Another important aspect of participation in physical activities and sport is the impact that it has on emotional healing and psychological wellbeing (Coakley & Dunning, 2000:477; Nancy, Murphy, Paul, Carbone & The Council on Children with Disabilities, 2008:1057-1058). Participation in physical activities and sport provides a positive outlet for aggression and stress and helps alleviate depression and anxiety. It improves mental functioning and concentration. Physically active people may also experience self-confidence and improved self-image (Coakley & Dunning, 2000:477; USAID, sa:4). Physical activities and sport experiences can enrich emotional development by cultivating capacities for care, self-worth, strength of will, good judgment, understanding, love and friendship (Potgieter, 2003:182). Coakley and Dunning (2000:477) also mentioned that involvement in sport helps learning to control emotions, disciplining the self and managing emotions. An overall improved quality of life and psychological wellbeing result (Virgilio, 2012:5).
Participation in physical activities and sport also plays a significant role in healthy social development and interaction. Allender et al. (2006:826) found that although most people recognized the health benefits, this was not their main reason for participation in sport. Factors such as enjoyment, social interaction and support were more common reasons for participation in physical activity. Through participation in sport individuals learn how to set and achieve goals through discipline and hard work. Physical activities nurture the development of decision making and leadership abilities while teaching people to deal with failure as well as success.
According to Hill (2007:3-4), the pattern of sports participation can be represented by a pyramid shape, with the majority of athletes at the bottom at grass-roots level. At this level, it is mainly school children and those playing sport as a hobby or social activity. They take part purely for the enjoyment it brings. From the second level of the pyramid, athletes are acquiring more skills and are more determined to succeed; therefore these athletes are training and competing on a regular daily or weekly basis. At the top of the pyramid are the elite or high level athletes who are totally committed to the sport, often as a career, although not all of them may be professionals. These elite athletes have a special ability in sport that excels the norm. They have reached the pinnacle of performance in their sport and are competing at national and international level.

● ● ● ● ●

Exercise tasks:
a: Answer these from the passage on sport participation:
(i) According to Allender et al., which factors were more common reasons for participating in physical activity than health benefits?
(ii) Where in Hill's pyramid are the majority of athletes found?
(iii) What overall result of participation does the passage attribute to Virgilio (2012:5)?
b: Write what comes next in the passage on sport participation, picking up after its final sentence.

Excerpted records:
● ● ● ● ●

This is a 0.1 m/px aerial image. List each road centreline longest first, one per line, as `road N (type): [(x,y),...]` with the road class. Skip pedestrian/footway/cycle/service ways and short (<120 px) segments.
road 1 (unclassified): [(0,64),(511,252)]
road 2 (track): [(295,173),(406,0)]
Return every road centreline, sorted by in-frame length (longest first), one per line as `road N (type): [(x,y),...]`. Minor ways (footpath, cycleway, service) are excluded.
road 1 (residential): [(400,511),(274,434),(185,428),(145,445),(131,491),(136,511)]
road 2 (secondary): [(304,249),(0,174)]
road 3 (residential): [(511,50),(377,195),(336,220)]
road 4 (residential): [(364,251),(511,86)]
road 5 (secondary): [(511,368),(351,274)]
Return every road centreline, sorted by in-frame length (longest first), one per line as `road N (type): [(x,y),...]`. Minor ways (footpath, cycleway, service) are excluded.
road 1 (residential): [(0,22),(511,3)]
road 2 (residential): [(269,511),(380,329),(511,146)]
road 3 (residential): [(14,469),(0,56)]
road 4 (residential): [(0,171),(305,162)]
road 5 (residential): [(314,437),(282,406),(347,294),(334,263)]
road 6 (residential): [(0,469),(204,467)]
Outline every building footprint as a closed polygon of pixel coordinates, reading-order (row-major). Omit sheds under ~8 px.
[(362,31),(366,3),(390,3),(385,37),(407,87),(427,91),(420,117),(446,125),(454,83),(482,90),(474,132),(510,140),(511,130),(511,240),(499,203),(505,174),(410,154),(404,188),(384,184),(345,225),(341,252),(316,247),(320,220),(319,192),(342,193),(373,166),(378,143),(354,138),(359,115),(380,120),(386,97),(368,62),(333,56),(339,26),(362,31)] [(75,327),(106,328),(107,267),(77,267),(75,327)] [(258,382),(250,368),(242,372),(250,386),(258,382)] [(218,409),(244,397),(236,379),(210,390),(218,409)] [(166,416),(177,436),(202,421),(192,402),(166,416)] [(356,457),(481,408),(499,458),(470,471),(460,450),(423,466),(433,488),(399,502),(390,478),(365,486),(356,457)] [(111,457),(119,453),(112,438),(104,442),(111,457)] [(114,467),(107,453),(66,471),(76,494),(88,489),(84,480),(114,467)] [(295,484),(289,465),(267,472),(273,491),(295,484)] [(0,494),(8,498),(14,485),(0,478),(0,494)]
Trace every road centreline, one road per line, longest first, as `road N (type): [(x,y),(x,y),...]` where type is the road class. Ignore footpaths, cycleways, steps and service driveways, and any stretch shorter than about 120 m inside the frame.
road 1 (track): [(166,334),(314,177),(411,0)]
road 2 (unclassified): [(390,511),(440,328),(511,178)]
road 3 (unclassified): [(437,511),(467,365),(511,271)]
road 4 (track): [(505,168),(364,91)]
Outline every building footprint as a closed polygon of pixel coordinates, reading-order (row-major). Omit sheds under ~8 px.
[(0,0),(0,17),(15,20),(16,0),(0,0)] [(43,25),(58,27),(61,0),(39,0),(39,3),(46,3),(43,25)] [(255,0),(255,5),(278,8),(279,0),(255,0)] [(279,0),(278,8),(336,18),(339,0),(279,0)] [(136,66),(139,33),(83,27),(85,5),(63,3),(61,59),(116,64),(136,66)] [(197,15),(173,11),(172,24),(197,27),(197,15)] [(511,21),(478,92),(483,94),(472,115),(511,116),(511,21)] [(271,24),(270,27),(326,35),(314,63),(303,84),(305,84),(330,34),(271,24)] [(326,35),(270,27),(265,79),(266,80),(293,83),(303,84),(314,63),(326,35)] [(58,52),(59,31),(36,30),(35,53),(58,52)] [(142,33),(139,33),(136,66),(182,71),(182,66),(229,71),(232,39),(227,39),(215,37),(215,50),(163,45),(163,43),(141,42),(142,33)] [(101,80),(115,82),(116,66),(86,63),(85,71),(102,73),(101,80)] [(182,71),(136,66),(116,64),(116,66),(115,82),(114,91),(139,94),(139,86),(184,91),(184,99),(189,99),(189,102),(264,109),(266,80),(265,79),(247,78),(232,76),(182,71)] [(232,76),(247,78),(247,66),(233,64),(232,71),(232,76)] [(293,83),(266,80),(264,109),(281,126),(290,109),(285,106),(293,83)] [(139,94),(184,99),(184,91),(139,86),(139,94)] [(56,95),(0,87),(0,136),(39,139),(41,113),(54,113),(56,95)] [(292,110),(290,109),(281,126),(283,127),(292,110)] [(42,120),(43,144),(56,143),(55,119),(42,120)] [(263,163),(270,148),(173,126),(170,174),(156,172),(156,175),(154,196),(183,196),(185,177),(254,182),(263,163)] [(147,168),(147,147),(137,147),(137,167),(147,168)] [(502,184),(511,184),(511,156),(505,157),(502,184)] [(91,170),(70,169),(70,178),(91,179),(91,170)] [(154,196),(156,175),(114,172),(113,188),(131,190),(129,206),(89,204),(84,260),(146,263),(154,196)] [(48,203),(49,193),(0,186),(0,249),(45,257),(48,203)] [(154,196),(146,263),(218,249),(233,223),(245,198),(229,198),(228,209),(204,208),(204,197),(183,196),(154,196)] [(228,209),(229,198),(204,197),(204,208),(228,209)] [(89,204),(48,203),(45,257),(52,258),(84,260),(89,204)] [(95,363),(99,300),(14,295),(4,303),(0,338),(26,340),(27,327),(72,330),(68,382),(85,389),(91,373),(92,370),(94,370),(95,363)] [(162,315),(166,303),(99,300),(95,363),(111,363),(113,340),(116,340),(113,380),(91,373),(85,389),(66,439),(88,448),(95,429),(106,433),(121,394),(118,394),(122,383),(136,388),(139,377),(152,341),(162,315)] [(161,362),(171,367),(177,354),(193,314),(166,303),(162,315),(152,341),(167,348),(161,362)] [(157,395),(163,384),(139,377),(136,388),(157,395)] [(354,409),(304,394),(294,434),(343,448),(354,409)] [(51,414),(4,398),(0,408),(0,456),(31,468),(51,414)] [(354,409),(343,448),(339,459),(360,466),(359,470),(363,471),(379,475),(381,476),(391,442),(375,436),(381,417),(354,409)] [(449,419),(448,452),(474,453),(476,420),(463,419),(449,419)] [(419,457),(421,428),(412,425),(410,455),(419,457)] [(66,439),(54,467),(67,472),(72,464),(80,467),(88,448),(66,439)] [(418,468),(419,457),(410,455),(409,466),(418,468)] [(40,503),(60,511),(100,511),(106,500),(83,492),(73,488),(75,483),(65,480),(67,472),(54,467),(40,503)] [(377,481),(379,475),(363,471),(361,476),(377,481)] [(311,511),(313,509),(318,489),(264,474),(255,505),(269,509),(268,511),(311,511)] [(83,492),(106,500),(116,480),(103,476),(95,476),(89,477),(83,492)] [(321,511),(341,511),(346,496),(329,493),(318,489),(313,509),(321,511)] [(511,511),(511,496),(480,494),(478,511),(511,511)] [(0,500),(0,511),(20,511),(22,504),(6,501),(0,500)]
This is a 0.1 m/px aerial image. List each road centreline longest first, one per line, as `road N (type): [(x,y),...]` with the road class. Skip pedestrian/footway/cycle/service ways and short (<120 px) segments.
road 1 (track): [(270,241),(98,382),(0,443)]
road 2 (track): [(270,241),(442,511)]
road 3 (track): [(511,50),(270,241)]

● ● ● ● ●

Final answers:
a:
(i) Enjoyment, social interaction and support.
(ii) At the bottom, at grass-roots level.
(iii) An overall improved quality of life and psychological wellbeing.

b:
During the development of a young child, important skills must be learned. These skills are learned through practice. According to Honeybourne (2006:6-7), three main types of skill may be developed during physical activity and sport, namely cognitive skills, motor skills and perceptual skills. The cognitive skills are the intellectual and mental skills of the sports performer. These skills affect perception. The cognitive skills are critical for effective decision making and problem solving. Motor skills are physical limb movements that are directed towards the achievement of a particular goal. These skills are learned at a very young age, usually through play. If learned thoroughly, these motor skills can be adapted or refined to form part of specific sports skills. Perceptual skills involve the interpretation of information received so that a motor plan can be formulated. Perception is affected by previous experiences and attentional control (Honeybourne, 2006:7-8).
Physical activity is essential for healthy child development during the critical first six years of life. From an early age physical literacy can be divided into three sections (Canadian Sport for Life, sa:8-10):
Active start: Ages 0-6 Physical activity during this time:
lays the foundation for future success in skill development, by helping children enjoy being active, learning to move efficiently, and improving coordination and balance
creates neural connections across multiple pathways in the brain, particularly when rhythmic activities are used
enhances development of brain function, coordination, social skills, gross motor skills, emotional development, leadership and imagination. Helps children to build confidence and develop positive self-esteem
helps build strong bones and muscles, improves flexibility, develops good posture, improves fitness, promotes a healthy body weight, reduces stress and improves sleep. Canadian Sport for Life, sa:9).
Fundamentals: Ages 6-9
This is a critical stage and the foundations of many advance skills are laid down:
skill development for children this age is best achieved through a combination of unstructured play in a safe and challenging environment; and quality instruction from knowledgeable teachers/leaders/coaches in community recreation activities, schools, and minor sport programs skill development during this stage should be well-structured, positive and FUN, and should concentrate on developing the ABCs – Agility, Balance, Coordination and Speed, plus rhythmic activities hand and foot speed can be developed especially well by boys and girls during this stage and if this window of opportunity to develop speed is missed, body speed later in life may be compromised this is a great age for children to take part in a wide range of sports and they should be encouraged to take part in land-based, water-based and ice/snow based activities at different times of the year it is important that all children including those with a disability, master fundamental movement skills before sport specific skills are introduced strength, endurance and flexibility need to be developed, but through games and fun activities rather than a training regimen learning to ‘read’ the movements going on around them and make sound decisions during games are critical skills that should be developed at this stage (Canadian Sport for Life, sa:10).
Learn to train: Ages 9-12
This is the most important stage for the development of sport-specific skills as it is the period of accelerated learning of coordination and fine motor control. It is also the time when children enjoy practicing skills they learn and they can see their own improvement.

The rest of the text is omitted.